Description of the task => Your task is to transcribe, word for word, the line containing "right front paw: (323, 288)" and all lines that follow it to the end of the entries. Leave out the pictures.

(Recorded data)
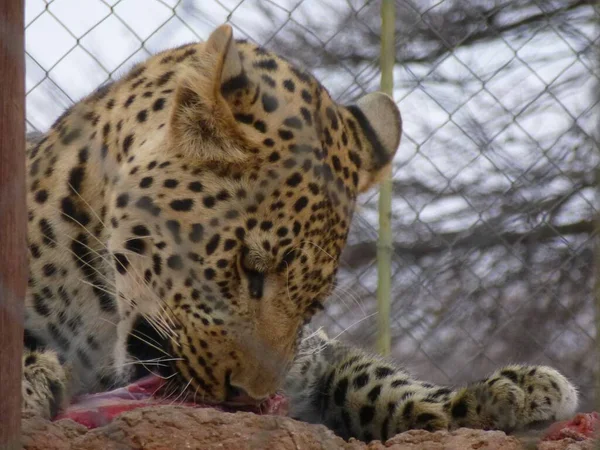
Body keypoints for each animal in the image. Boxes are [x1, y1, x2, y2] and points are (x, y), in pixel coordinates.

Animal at [22, 22, 576, 442]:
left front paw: (505, 392)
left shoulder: (313, 354)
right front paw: (32, 384)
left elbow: (371, 378)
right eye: (249, 268)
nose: (247, 396)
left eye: (313, 304)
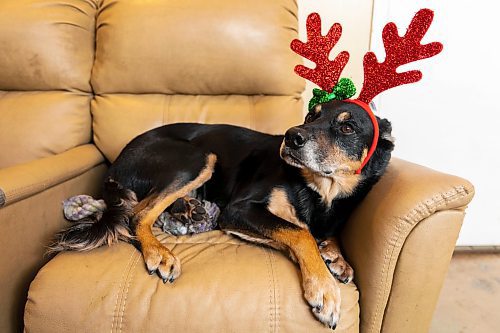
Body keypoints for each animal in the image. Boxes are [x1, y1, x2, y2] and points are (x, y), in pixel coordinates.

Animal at [50, 100, 394, 328]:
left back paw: (188, 208)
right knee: (137, 214)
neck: (320, 190)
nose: (291, 136)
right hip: (199, 156)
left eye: (347, 127)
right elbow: (300, 232)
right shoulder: (238, 210)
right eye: (312, 115)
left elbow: (313, 232)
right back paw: (159, 252)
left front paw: (337, 258)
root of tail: (115, 164)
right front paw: (323, 288)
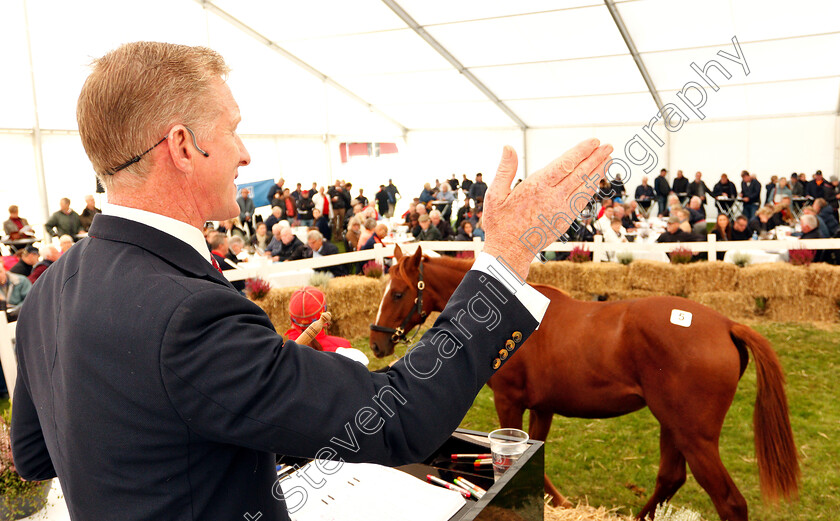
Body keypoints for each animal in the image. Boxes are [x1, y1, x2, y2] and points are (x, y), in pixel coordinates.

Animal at [370, 247, 796, 520]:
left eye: (398, 293)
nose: (376, 343)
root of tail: (726, 324)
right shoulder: (542, 407)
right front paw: (560, 504)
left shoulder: (510, 403)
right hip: (673, 426)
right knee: (670, 478)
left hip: (695, 436)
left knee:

Task result =>
right front paw: (323, 288)
Body keypoints for each animal in the image. Boxes are [x1, y1, x2, y2] and points are (x, y), in pixel coordinates.

Animal at [370, 247, 796, 520]:
left eye: (398, 293)
nose: (376, 343)
root of tail: (726, 324)
right shoulder: (542, 407)
right front paw: (560, 504)
left shoulder: (510, 403)
right hip: (673, 426)
right knee: (670, 478)
left hip: (695, 436)
left knee:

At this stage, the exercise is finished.